**Exercises:**
1 - Reproduce the passage from the Lagerfeld Confidential excerpt, from "Was she loving?" up to and including "she was great.".
2 - Answer these questions from the Lagerfeld Confidential excerpt:
(a) What word does the speaker use for how distant the mother was?
(b) What does the speaker say friendship is like?
(c) What does the speaker say needs to hang over a relationship?

[Extract provided Boundary: Start]

Lagerfeld Confidential Page #2
"You're 6 years old.
Make an effort or shut up."
Was she loving?
Most likely.
She wasn't an abusive mother.
She was relatively distant,
her favour had to be earned.
Not the abusive type
who smothers you and kisses you.
I'd have hated that.
I wouldn't have swapped her.
I thought she was great.
It's time.
Are you a loyal friend?
Yes. Although my friendship
mustn't be abused.
I don't remain friends come what may.
I have a view of things.
Friendship is like love.
You can't take things for granted.
You need a sword of Damocles
hanging over a relationship.
That shows how good it is.
Both of us have to make an effort.
Because indifference is just...
Friendship is often used to describe
something you're indifferent about.
You mustn't trivialise these things.
With people you really care about,
you need a certain tension
in the day-to-day relationship,
otherwise it becomes trivial
and I don't want that.
Thanks for your help.

[Extract provided Boundary: End]
[Source material Boundary: Start]

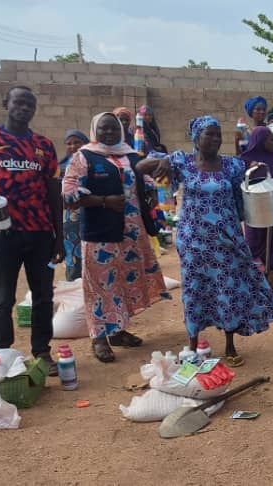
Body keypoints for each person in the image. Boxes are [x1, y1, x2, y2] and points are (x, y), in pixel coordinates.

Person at [137, 115, 273, 367]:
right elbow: (140, 168)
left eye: (218, 134)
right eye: (210, 134)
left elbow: (244, 201)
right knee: (194, 291)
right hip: (193, 242)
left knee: (227, 289)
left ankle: (229, 345)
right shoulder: (181, 161)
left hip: (226, 240)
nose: (215, 139)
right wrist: (162, 159)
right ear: (196, 138)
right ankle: (192, 345)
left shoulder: (232, 166)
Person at [0, 86, 63, 375]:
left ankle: (42, 352)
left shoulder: (43, 145)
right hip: (3, 232)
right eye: (19, 102)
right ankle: (4, 354)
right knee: (2, 296)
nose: (24, 108)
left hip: (41, 232)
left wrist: (59, 236)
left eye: (30, 104)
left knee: (43, 295)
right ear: (6, 103)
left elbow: (54, 191)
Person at [61, 113, 167, 363]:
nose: (109, 133)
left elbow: (150, 182)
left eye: (113, 128)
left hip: (132, 234)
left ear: (121, 130)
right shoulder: (84, 156)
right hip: (101, 234)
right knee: (98, 285)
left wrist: (154, 184)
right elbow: (67, 194)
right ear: (95, 131)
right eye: (104, 128)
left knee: (122, 282)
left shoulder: (130, 155)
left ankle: (117, 331)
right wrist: (103, 201)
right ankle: (99, 338)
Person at [241, 126, 273, 290]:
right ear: (260, 142)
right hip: (256, 211)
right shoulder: (245, 160)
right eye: (270, 140)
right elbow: (242, 184)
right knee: (256, 242)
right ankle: (256, 281)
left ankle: (272, 276)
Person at [59, 129, 89, 282]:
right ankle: (73, 283)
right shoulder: (60, 166)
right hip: (68, 218)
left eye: (77, 142)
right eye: (69, 143)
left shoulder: (92, 163)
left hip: (90, 213)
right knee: (71, 252)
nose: (73, 146)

[Source material Boundary: End]

**Solutions below:**
1 -
Was she loving?
Most likely.
She wasn't an abusive mother.
She was relatively distant,
her favour had to be earned.
Not the abusive type
who smothers you and kisses you.
I'd have hated that.
I wouldn't have swapped her.
I thought she was great.

2 -
(a) Relatively
(b) Love
(c) A sword of Damocles